Figure 2-11 The weekday field
2.3.2. Data changes
Since the original key area population density table only provides the historical 20200117-20200215 daily minute-hour human flow, regression prediction needs to be constructed for the target value. The specific construction method is: use date, hour, weekday, area and The aggregation characteristics of the statistical values of the people flow index and migration index of the area type, such as minimum, maximum, mean, sum, etc.;
Connect to the aggregation node, perform Group operations for date, hour, weekday, area, and area type, and perform Min, Max, Avg, and Sum operations for the flow index and migration index, as shown in Figure 2-12, 2-13, 2-14 , 2-15, 2-16.
Figure 2-12 Aggregate People Flow Index by Region
Figure 2-13 Aggregate people flow index according to regional type
Figure 2-14 Aggregate traffic index by hour
Figure 2-15 Aggregate traffic index according to weekday
Figure 2-16 Aggregate migration index according to date
Use the JOIN node to merge the aggregated features, and then access the full table statistics node to view the distribution of all feature fields, as shown in Figure 2-17.
Figure 2-17 Distribution of index values
2.3.3. Flow chart of preprocessing
The entire preprocessing flow chart is shown in Figure 2-18.
Figure 2-18
2.4. Build a model
We use a regression algorithm, here we use the gradient boosting regression tree algorithm. The overall experimental process is shown in Figure 2-19.
Figure 2-19 Population density regression prediction model
The feature selection node, the feature column selects the aggregated features output by the data transformation step, as shown in Figure 2-20.
Figure 2-20 Feature selection feature column
The target column of feature selection selects the flow index, as shown in Figure 2-21.
Figure 2-21 Select the target column
The split node uses the default parameter configuration, and the ratio of the training set to the test set is 7:3;
The parameter configuration of the gradient boosting regression tree is shown in Figure 2-21.

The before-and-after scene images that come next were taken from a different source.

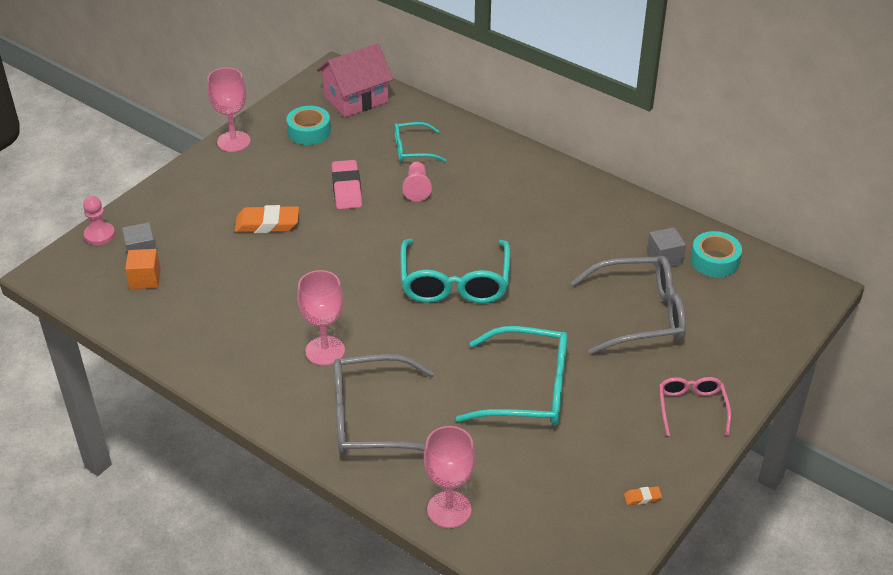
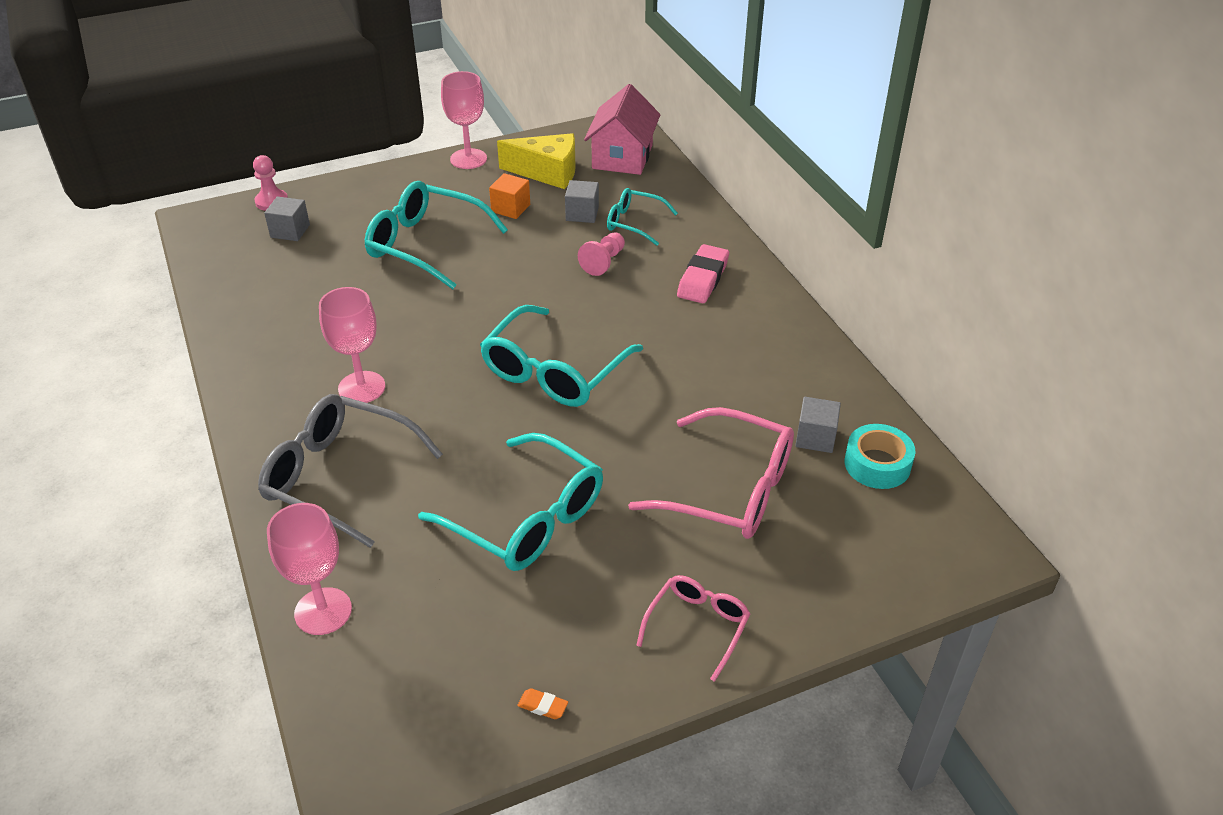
camera: 30 degrees right, 0 degrees up
orange cube [125,249,161,289] -> orange cube moved to [489,173,530,219]
orange eraser [234,205,299,233] -> turquoise glasses [365,181,508,289]
turquoise tape [286,106,331,145] -> yellow cheese [497,133,576,189]
pink house [317,44,393,117] -> pink house turned 75 degrees counterclockwise [584,84,660,175]
pink eraser [332,160,362,210] -> pink eraser moved to [677,244,729,303]
grey glasses [571,256,686,355] -> pink glasses [628,407,794,539]
none -> grey cube [565,180,599,223]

Figure 2-21 Parameter configuration of gradient boosting regression tree
The output result of the evaluation node is shown in Figure 2-22, and R2 is about 0.96.
Figure 2-22 Model evaluation results
In this case, combined with the case of forecasting the population density of key areas during the epidemic, it focuses on the application of regression prediction analysis in actual cases. This case uses the historical population density of key areas to calculate the characteristics of the population flow index and migration index; establishes a model to predict the future population density in key areas, and grasps the trend of crowd flow; for areas with high population density, emergency epidemic prevention and control jobs.